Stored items
[Start of Attachment]

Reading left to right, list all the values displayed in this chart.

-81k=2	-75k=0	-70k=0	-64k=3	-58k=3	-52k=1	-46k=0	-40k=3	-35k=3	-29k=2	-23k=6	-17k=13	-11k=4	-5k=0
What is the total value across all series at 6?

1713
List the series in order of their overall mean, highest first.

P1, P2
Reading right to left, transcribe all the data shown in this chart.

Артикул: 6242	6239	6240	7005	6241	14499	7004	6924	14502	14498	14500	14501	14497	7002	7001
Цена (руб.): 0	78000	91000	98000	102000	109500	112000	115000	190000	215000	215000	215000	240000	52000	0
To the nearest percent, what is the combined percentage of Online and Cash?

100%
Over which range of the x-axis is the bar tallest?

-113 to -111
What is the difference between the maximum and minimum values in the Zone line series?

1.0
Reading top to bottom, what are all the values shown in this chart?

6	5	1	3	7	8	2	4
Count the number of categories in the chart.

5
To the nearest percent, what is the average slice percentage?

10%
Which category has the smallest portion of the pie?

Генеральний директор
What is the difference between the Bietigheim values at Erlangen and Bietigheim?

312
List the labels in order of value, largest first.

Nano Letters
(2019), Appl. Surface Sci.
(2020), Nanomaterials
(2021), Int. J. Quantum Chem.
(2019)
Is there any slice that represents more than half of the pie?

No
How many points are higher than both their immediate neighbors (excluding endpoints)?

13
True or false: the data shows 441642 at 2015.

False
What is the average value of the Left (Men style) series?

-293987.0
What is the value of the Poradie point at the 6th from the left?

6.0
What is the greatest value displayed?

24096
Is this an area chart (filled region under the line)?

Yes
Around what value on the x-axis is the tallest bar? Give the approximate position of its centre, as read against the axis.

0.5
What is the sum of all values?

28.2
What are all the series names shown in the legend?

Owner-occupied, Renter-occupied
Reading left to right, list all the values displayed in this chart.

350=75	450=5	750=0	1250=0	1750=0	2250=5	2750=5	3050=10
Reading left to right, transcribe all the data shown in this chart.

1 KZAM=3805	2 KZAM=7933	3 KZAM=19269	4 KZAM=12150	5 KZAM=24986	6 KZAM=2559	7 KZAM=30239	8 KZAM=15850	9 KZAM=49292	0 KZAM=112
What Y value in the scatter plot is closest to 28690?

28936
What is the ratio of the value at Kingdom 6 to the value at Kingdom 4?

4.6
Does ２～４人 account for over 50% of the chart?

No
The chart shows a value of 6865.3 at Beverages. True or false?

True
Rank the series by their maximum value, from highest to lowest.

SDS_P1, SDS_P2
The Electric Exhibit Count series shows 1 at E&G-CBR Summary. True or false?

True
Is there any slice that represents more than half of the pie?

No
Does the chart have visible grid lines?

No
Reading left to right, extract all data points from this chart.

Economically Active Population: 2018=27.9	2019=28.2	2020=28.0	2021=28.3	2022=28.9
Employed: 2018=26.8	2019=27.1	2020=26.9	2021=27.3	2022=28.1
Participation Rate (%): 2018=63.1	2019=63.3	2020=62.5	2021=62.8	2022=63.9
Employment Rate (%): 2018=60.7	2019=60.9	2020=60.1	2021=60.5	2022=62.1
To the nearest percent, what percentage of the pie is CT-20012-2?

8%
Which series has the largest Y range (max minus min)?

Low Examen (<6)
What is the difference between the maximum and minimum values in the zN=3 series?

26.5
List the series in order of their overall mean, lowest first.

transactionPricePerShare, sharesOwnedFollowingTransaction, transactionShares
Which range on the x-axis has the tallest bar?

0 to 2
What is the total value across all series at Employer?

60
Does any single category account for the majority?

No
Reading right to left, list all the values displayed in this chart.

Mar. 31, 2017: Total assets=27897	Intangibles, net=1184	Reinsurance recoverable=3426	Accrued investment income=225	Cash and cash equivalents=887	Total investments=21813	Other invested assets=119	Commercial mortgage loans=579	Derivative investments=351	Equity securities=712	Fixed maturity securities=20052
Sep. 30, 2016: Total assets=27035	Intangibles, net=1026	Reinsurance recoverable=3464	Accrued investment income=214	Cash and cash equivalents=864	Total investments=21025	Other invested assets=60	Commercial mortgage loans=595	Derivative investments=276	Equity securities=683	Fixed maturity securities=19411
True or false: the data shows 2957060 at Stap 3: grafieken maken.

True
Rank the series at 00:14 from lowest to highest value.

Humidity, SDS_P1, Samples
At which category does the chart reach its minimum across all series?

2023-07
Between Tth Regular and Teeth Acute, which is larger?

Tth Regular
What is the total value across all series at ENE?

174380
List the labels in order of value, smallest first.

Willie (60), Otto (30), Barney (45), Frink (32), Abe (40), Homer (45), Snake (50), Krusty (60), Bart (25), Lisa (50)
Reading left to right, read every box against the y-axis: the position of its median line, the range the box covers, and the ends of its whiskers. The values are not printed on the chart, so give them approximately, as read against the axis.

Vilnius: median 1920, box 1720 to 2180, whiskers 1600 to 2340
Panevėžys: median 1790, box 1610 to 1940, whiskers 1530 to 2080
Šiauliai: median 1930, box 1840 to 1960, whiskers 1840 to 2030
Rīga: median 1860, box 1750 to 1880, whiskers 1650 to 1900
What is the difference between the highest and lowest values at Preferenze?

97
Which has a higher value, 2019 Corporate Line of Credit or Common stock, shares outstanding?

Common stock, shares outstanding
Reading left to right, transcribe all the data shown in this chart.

[End of Attachment]

Reproduce the material word for word, everything from its first line down through the line containing "Which category has".

Reading left to right, list all the values displayed in this chart.

-81k=2	-75k=0	-70k=0	-64k=3	-58k=3	-52k=1	-46k=0	-40k=3	-35k=3	-29k=2	-23k=6	-17k=13	-11k=4	-5k=0
What is the total value across all series at 6?

1713
List the series in order of their overall mean, highest first.

P1, P2
Reading right to left, transcribe all the data shown in this chart.

Артикул: 6242	6239	6240	7005	6241	14499	7004	6924	14502	14498	14500	14501	14497	7002	7001
Цена (руб.): 0	78000	91000	98000	102000	109500	112000	115000	190000	215000	215000	215000	240000	52000	0
To the nearest percent, what is the combined percentage of Online and Cash?

100%
Over which range of the x-axis is the bar tallest?

-113 to -111
What is the difference between the maximum and minimum values in the Zone line series?

1.0
Reading top to bottom, what are all the values shown in this chart?

6	5	1	3	7	8	2	4
Count the number of categories in the chart.

5
To the nearest percent, what is the average slice percentage?

10%
Which category has the smallest portion of the pie?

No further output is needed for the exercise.